SENTENCIA CONSTITUCIONAL N° 939/2002-R
Fecha: 05-Ago-2002
I.1.1. Hechos que motivan el recurso
Que por memorial presentado el 17 de mayo de 2002, de fs. 50 a 51, el recurrente manifiesta que en base a un documento privado reconocido el 16 de julio de 2001, Basilio Lafuente Fernández le inició una demanda ejecutiva ante el Juez recurrido, quien la admitió por auto de 21 de enero de 2002 en el que reconoce personería, competencia del Juzgado, exigibilidad de la obligación y plazo vencido.
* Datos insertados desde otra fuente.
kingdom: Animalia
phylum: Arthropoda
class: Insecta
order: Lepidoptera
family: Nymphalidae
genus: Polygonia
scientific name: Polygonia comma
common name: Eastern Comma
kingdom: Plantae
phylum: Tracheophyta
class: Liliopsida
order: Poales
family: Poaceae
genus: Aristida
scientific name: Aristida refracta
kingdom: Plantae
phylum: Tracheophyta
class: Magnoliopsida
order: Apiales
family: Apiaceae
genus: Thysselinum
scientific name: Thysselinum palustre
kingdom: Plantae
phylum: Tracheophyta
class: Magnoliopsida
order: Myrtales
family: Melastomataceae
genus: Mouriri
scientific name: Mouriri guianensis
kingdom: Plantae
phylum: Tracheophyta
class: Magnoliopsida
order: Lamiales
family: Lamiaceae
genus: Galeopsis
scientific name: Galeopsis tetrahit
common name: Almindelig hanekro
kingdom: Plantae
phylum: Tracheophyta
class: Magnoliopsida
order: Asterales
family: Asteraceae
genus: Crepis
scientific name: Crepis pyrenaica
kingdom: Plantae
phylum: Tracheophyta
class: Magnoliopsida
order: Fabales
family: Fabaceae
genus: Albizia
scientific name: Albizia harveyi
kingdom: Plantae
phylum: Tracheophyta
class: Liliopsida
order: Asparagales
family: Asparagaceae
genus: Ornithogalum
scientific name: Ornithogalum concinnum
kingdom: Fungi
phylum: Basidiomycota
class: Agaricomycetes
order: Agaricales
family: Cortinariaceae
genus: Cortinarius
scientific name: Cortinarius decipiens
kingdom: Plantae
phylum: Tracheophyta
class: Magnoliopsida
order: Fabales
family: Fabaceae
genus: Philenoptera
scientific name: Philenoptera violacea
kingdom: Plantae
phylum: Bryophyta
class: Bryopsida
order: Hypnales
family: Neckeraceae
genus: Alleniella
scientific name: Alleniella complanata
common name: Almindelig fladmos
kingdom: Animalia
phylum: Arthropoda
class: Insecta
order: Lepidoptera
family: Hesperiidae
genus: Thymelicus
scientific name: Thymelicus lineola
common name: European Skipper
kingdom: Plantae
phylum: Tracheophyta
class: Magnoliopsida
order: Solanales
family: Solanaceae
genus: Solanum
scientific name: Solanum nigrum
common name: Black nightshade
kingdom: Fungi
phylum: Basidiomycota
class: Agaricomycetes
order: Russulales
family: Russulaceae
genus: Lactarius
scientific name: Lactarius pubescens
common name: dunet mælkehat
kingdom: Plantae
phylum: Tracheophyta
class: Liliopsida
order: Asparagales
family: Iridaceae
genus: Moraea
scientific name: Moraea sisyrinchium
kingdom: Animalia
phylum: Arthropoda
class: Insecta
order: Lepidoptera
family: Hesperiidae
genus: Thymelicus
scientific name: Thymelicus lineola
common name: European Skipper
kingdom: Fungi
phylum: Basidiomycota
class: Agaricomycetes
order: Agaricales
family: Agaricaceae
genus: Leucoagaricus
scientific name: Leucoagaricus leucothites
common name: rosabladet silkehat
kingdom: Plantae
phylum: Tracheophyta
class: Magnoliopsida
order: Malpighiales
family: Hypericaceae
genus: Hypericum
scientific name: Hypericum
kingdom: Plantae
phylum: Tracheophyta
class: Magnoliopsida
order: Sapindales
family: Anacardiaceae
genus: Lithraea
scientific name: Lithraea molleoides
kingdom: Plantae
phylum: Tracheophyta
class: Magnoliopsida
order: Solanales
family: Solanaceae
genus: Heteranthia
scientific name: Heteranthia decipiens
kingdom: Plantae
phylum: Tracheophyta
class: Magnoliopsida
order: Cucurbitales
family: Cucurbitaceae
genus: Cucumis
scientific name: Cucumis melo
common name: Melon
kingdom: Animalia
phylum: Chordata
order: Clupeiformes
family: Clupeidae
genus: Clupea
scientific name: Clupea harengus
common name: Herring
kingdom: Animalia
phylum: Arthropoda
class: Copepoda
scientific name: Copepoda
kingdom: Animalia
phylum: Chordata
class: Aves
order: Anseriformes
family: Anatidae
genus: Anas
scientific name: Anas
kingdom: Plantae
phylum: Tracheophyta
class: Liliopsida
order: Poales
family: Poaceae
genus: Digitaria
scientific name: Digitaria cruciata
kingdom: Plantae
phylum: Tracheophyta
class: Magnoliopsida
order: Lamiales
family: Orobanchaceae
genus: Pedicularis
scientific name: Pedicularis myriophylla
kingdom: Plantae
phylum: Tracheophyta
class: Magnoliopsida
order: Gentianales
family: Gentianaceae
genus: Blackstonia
Que esta causa fue llevada sin su conocimiento ya que las diligencias de fs. 10 indican que fue citado y emplazado con la demanda y rehusó firmar. Que luego de trabarse embargo e inscribir el gravamen en Derechos Reales sobre el inmueble de su propiedad sito en la ciudad de Montero, concluyó el proceso con la Sentencia de 13 de febrero de 2002, que declara probada la demanda y ordena la subasta y remate de los bienes embargados.
Que en forma casual se enteró de la existencia del referido proceso, habiendo solicitado una conciliación conforme al art. 16 de la Ley de Organización Judicial (LOJ), sin que las dos audiencias señaladas para el efecto se hubieran realizado ante la ausencia del ejecutante, habiendo dado curso el Juez recurrido al señalamiento de audiencia de remate solicitada de contrario.
Que el instrumento base de la demanda carece de fuerza ejecutiva al tratarse de un anómalo documento de contrato anticrético que no cumple con los requisitos señalados en los arts. 491-3), 494 y 1430 del Código Civil (CC) al no haber sido constituido por documento público, y por tanto no surte efectos respecto a terceros.